Another issue has to do with the decay of protons. According to the theory, protons are supposed to eventually disintegrate into lighter subatomic particles like a neutral pion and positron. However, despite several experimental efforts over the years, the phenomenon has never been directly observed. The central purpose of this article though is to discuss the puzzle with the inner constitution of the protons and a recent measurement taken at US DoE’s Thomas Jefferson National Accelerator Facility, makes the puzzle even more obvious [1]. The research team took measurements of protons’ electric polarizability which apparently tells us about the ability of protons to deform in an electric field and is an important parameter determining its structure.

The observed result shows an inverse variation of polarizability with energy and there’s a critical point at which it comes up for a short phase before going down. On the other hand, the theory suggests a rather simple behavior, that is not in line with what has been detected. It is quite explicit that the empirical result does not agree with the theoretical standpoint and this has led physicists to suggest that there might be some unknown property of the strong interaction at work.

Nikos Sparveris, lead author of the Nature article reporting the experimental results said, "There is something that we're clearly missing at this point. The proton is the only composite building block in nature that is stable. So, if we are missing something fundamental there, it has implications or consequences for all of physics”.

Furthermore, there is even data that suggests the particle distribution inside the proton becomes denser as we probe it more closely (look at the figure below for an illustration).

Source: Jim Pivarski / FERMILAB / CMS Collaboration


RSF in Perspective:

Among the vast contributions of physicist Nassim Haramein, discoveries related to the proton also have a special place. His publications on this topic include an estimate for the charge radius of the proton, the standard model value of which was in disagreement by 4% [2], a model suggesting that a proton in many regards is similar to a Schwarzschild black hole [3], etc. A solution to the problem of proton decay is also inherent in the Generalised Holographic Model (GHM) which suggests that the proton contains all the information and that is why it never decays.

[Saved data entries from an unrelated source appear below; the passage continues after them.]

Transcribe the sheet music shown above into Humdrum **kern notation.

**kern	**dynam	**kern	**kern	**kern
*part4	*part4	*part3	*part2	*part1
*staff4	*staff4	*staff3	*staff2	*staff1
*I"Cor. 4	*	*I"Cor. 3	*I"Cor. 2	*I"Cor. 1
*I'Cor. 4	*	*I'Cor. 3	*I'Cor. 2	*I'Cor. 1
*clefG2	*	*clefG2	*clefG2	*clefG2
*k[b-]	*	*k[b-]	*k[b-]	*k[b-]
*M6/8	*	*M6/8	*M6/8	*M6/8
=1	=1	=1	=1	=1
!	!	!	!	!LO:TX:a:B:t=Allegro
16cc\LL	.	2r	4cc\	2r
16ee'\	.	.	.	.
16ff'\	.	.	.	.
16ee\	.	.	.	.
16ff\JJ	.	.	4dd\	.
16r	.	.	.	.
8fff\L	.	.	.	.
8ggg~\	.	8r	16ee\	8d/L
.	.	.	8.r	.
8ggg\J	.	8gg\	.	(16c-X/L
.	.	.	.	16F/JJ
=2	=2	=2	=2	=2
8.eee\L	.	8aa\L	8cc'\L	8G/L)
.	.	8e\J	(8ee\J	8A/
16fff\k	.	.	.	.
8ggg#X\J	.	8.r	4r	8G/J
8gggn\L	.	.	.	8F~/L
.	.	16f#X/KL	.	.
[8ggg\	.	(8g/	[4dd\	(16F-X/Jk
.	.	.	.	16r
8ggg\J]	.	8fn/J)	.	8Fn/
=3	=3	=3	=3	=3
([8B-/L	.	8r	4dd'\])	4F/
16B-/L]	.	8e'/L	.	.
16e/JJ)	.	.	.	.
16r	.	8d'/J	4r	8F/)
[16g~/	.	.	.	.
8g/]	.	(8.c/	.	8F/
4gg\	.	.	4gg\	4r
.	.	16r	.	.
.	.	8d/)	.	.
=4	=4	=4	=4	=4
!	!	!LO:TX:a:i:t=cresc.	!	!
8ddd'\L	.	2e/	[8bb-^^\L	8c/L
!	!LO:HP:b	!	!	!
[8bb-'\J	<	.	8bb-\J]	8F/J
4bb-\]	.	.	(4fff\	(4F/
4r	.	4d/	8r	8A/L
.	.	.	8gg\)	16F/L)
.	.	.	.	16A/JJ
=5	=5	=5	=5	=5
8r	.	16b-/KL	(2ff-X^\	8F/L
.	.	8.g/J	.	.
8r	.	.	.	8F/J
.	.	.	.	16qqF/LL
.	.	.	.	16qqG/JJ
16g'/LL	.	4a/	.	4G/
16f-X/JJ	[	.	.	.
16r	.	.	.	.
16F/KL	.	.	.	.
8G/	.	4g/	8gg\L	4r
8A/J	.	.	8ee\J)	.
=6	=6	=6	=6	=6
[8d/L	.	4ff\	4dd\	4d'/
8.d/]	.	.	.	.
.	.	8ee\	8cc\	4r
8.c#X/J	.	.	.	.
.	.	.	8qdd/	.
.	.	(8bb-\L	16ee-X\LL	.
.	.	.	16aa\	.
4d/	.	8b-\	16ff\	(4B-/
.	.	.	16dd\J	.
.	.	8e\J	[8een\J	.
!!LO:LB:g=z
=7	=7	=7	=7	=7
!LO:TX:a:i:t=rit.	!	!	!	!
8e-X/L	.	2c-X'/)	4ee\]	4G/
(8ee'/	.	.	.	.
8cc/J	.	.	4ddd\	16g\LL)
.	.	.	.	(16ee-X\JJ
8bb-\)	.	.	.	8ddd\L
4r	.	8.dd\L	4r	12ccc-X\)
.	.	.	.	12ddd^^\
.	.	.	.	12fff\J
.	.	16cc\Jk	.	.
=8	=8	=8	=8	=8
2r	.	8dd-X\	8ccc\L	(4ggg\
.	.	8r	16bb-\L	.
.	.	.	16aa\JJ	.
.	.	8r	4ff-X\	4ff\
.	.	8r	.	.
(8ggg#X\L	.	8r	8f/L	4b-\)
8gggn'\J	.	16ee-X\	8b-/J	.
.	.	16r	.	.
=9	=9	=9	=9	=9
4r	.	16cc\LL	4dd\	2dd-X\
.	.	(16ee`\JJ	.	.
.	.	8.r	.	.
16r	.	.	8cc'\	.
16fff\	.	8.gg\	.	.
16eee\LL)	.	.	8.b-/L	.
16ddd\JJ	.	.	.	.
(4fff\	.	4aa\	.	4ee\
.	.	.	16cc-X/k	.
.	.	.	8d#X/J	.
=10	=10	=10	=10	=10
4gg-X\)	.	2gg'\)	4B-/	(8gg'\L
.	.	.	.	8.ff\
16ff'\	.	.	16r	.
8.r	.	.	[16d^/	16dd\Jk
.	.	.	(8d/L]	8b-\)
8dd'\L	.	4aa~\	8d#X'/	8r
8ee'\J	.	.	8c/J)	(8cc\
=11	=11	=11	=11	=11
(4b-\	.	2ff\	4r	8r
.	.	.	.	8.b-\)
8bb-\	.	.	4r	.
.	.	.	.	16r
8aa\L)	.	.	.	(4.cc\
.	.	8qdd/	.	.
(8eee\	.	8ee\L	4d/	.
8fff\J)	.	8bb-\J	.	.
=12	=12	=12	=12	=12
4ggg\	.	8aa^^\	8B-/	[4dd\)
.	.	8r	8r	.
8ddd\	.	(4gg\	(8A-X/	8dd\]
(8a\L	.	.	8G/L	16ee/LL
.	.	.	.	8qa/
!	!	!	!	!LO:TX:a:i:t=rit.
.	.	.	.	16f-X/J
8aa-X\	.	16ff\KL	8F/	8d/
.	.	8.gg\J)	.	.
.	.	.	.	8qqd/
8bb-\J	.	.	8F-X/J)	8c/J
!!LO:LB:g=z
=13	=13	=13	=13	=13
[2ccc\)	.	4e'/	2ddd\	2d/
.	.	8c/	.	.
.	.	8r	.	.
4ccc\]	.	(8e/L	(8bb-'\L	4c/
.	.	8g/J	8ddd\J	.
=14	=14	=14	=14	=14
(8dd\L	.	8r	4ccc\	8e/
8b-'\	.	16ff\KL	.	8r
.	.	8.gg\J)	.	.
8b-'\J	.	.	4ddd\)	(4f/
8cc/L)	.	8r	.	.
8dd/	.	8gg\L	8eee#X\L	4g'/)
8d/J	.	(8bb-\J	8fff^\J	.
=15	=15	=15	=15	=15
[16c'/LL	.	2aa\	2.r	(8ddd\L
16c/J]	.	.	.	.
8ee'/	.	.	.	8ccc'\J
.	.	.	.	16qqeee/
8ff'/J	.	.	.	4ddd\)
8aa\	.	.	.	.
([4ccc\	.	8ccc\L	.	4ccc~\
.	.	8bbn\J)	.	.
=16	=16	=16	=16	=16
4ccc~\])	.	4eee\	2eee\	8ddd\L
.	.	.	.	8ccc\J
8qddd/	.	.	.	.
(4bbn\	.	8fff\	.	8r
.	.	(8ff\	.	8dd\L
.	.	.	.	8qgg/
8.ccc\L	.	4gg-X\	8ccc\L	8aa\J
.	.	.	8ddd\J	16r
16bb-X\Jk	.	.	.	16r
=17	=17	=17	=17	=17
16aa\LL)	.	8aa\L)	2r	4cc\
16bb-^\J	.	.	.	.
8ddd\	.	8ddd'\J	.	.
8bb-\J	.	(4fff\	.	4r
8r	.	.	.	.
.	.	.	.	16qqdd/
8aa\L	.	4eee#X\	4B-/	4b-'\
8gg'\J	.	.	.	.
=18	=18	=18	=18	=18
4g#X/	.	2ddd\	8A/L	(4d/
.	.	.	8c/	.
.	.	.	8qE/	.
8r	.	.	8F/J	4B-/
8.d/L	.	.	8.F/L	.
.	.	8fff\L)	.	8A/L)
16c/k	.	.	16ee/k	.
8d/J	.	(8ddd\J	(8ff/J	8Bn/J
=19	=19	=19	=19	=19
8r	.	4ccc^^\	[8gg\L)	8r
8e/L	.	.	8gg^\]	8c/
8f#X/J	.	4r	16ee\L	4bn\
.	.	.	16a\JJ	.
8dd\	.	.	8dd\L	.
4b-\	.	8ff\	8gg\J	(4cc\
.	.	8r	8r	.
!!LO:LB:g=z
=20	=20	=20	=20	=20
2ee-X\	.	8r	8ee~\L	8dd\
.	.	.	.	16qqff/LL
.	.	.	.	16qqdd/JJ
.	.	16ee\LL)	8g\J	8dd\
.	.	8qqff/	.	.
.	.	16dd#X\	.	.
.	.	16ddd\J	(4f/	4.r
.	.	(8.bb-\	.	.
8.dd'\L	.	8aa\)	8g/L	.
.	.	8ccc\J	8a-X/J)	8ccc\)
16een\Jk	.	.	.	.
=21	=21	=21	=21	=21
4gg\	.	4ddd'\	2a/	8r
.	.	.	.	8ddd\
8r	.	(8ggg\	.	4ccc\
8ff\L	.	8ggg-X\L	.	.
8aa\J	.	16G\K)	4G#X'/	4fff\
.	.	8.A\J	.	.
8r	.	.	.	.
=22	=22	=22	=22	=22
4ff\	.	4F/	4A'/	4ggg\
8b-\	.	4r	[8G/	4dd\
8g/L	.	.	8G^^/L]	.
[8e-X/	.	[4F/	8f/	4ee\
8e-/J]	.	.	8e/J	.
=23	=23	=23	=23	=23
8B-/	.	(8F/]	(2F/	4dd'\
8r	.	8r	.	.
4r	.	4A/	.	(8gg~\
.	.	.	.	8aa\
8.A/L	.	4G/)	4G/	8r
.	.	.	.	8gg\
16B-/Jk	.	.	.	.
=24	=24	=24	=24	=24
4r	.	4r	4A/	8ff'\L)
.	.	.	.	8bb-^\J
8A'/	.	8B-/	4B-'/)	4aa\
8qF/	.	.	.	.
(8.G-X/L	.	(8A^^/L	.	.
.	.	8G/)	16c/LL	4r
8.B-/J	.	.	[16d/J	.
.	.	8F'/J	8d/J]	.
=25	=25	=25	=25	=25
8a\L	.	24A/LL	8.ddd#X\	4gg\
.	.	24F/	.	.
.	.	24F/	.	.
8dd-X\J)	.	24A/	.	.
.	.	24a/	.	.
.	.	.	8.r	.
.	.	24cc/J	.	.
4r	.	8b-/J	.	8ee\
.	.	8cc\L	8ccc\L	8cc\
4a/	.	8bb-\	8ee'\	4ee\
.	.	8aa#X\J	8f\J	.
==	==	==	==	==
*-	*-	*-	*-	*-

Given the current circumstances involving anomalies within the proton model and the recent observation of the deviation of proton structure from standard theoretical frameworks, it is quite natural to consider a new model that could resolve the major problems discussed in this article and help unravel the true inner substructure of protons. In this regard the GHM might be a very handy tool given that it has previously been used to predict a number of features as discussed above. Moreover, the new paper could suggest insights that could be reconciled with existing ideas to produce a better model of protons’ structure.



[1] Nikolaos Sparveris, Measured proton electromagnetic structure deviates from theoretical predictions, Nature (2022). DOI: 10.1038/s41586-022-05248-1

[2] Haramein, N. (2012). Quantum Gravity and the Holographic Mass, Physical Review & Research International, ISSN: 2231-1815, Page 270-292.

[3] Haramein, N. (2010). The Schwarzschild Proton, AIP Conference Proceedings, CP 1303, ISBN 978-0-7354-0858-6, pp. 95-100.